The Army's Cadet Command at Fort Knox, Kentucky, is reviewing Reserve Officer Training Command cadet participation in a sexual assault awareness 5K walk/run event in which cadets at Temple University in Philadelphia wore high-heeled shoes with their uniforms.
The command announced the investigation following criticism of the cadets' participation by those who saw photos of the events on Twitter and Facebook, with some demanding unit commanders should be fired.
While ROTC command acknowledged that units were told to take part in the "Walk a Mile in Her Shoes" event as part of Sexual Assault Awareness Month, it "did not direct how the units would participate," command spokesman Lt. Col. Paul Haverstick said in a statement.

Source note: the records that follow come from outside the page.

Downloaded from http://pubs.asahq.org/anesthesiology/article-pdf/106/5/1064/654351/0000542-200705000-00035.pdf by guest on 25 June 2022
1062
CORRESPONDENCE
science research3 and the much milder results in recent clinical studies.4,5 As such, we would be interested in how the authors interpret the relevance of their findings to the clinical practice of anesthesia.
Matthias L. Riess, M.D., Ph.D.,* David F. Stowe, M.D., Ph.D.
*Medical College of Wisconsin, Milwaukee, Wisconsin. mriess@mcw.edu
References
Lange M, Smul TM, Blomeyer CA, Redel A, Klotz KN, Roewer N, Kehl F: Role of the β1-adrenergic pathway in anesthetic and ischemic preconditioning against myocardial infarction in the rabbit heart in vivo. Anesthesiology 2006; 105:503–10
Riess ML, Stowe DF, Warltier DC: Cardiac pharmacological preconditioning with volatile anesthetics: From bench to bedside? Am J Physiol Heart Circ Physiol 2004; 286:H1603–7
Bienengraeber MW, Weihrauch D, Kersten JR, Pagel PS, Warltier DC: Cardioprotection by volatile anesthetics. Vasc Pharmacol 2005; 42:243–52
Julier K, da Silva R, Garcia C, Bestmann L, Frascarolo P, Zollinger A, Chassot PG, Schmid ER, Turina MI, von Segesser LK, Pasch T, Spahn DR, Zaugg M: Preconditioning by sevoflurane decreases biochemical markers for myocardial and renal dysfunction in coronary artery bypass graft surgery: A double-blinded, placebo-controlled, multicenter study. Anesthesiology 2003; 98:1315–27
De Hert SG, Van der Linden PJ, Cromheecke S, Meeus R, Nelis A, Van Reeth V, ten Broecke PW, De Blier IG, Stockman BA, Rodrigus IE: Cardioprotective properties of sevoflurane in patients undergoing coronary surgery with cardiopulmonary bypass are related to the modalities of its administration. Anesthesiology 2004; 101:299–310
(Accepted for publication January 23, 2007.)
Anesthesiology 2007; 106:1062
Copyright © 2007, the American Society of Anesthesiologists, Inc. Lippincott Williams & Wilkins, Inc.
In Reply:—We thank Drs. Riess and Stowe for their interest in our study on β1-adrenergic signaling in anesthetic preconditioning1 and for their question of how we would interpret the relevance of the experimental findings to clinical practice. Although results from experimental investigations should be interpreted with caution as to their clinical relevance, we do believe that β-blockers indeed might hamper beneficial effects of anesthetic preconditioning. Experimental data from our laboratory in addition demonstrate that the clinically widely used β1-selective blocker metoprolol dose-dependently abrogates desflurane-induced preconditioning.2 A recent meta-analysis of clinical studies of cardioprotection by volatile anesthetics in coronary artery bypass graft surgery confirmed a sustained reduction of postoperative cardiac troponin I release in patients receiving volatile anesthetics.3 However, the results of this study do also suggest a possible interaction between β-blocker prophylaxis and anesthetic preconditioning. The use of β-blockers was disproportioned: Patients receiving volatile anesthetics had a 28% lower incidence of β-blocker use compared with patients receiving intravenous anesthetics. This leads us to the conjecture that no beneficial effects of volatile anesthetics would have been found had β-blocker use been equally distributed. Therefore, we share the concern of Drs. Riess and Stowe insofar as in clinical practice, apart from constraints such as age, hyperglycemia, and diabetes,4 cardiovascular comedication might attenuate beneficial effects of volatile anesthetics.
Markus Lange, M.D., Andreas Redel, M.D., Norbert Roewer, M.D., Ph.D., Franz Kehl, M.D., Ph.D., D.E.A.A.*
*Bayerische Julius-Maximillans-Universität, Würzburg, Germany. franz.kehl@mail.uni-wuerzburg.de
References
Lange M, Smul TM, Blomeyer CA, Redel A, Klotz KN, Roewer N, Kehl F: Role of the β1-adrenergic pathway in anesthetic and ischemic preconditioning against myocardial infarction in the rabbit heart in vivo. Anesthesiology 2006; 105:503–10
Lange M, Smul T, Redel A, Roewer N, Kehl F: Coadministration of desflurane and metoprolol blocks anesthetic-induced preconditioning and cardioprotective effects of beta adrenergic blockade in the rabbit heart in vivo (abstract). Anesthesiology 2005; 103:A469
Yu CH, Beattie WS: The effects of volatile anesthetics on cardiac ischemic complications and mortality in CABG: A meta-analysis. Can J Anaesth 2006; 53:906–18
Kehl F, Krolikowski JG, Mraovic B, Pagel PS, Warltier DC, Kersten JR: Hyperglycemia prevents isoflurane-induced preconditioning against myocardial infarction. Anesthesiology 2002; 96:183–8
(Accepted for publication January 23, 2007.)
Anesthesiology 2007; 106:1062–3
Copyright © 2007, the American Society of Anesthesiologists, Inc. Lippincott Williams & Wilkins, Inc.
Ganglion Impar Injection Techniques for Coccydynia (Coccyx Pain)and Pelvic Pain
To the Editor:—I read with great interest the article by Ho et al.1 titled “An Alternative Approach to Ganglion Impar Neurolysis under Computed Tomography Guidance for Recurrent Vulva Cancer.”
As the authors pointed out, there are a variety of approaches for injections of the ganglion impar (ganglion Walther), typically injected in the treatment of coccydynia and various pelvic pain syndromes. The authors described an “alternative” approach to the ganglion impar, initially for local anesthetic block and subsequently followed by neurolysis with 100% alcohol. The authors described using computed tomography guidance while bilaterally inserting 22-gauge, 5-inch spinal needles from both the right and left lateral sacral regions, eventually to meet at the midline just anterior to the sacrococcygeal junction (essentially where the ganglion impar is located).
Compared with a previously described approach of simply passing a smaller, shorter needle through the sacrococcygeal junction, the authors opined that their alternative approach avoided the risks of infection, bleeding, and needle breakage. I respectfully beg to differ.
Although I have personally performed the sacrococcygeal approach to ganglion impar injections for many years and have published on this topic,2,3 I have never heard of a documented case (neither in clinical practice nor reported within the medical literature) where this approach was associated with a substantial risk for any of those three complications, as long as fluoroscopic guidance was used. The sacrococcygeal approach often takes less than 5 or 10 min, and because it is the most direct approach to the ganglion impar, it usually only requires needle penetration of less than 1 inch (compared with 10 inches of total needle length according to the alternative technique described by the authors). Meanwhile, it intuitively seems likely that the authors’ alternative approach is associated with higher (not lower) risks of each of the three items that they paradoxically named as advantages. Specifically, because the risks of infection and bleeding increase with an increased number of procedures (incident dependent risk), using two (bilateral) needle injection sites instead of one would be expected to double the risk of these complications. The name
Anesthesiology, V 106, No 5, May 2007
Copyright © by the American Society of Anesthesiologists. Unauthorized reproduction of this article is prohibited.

"We are currently gathering facts in order to review how local ROTC units implemented their participation in these events designed to raise awareness on the issue of sexual assault," he said.
Cadets with Arizona State University's ROTC unit also took part in the walk/run there, many donning heels but not their uniforms.
The Walk a Mile in Her Shoes event was one of the major observances for the 2015 Sexual Assault Awareness Month, with cities and towns across the U.S. and Canada hosting the walk/run.
But the sight of uniformed cadets accessorizing their uniforms with high heels – many of them red – proved too much for some.
"As a retired CSM [Command Sergeant Major] I feel the command should be re-assigned. Violation of the uniform dress code," one man posted to a photo depicting Temple cadets wearing BDUs and red high-heels. "And it just makes me sick. After 33 years this is how we train our future OFFICERS."
"If this was my son or daughter I would pull them from this Mickey Mouse ROTC. What kind of man or woman would even consider this," a retired Army warrant officer wrote.
But one woman noted that her son "did the same thing for [the] college football team a few years ago, but they wore pink heels to raise awareness of breast cancer.
"So let me ask you ... male or female, have you ever been sexually assaulted or had someone close to you who was," she continued. "You are missing the point and the entire symbolism of the red heels ... Grow up and educate yourselves."
The Temple ROTC cadets were not the only people to wear heels with their uniforms for a Walk a Mile event. Social media sites also show firefighters and police in unifiorm – and heels – making the run/walk.